- _Work required_: Copy the lines from the one with "Отримати подарунок" up to and including the one with "опалення, вентиляція, каналізація, електропостачання", renaming "креслень" to "документів" and leaving everything else unchanged. Give only those lines.

- _Entries supplied_:
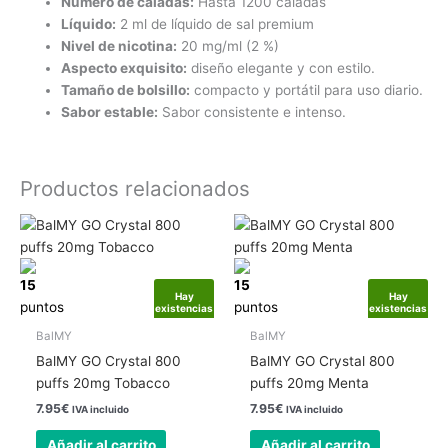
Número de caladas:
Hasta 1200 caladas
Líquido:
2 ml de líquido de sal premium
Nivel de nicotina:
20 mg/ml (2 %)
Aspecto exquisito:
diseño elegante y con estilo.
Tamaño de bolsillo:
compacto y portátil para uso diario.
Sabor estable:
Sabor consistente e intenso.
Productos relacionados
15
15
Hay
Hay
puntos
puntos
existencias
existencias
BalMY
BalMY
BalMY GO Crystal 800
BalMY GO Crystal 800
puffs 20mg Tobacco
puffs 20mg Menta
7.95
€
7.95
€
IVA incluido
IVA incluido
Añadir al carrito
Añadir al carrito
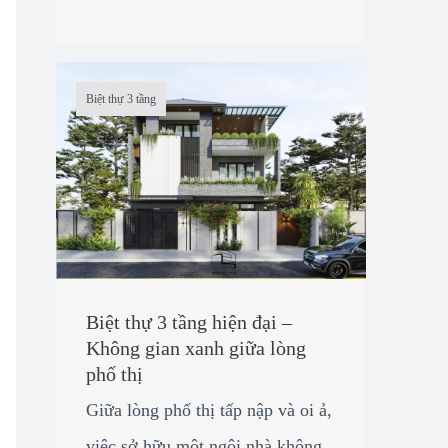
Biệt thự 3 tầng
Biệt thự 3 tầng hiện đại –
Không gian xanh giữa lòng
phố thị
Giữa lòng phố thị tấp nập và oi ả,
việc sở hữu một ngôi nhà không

---

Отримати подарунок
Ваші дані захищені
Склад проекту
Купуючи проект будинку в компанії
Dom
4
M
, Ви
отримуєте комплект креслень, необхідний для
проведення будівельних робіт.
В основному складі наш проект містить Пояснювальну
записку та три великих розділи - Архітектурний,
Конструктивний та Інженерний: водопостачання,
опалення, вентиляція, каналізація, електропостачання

...

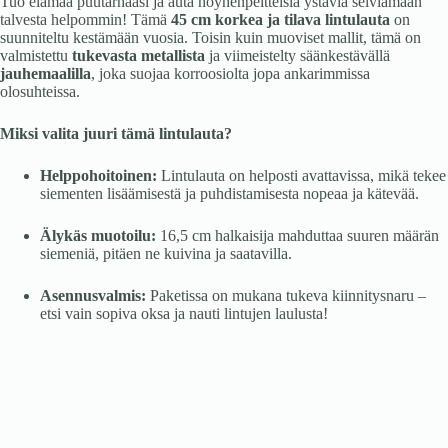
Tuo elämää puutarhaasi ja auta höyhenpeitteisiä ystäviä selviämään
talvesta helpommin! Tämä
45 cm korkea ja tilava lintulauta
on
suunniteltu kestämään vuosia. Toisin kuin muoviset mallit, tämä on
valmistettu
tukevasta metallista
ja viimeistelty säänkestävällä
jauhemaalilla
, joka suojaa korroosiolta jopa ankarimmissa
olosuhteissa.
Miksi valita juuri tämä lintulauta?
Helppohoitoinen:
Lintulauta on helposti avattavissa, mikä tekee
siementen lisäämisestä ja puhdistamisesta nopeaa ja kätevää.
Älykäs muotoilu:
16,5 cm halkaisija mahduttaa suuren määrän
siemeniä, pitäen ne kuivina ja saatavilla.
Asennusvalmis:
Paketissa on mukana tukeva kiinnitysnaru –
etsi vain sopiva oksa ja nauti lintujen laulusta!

- _Reply to the task_:
Отримати подарунок
Ваші дані захищені
Склад проекту
Купуючи проект будинку в компанії
Dom
4
M
, Ви
отримуєте комплект документів, необхідний для
проведення будівельних робіт.
В основному складі наш проект містить Пояснювальну
записку та три великих розділи - Архітектурний,
Конструктивний та Інженерний: водопостачання,
опалення, вентиляція, каналізація, електропостачання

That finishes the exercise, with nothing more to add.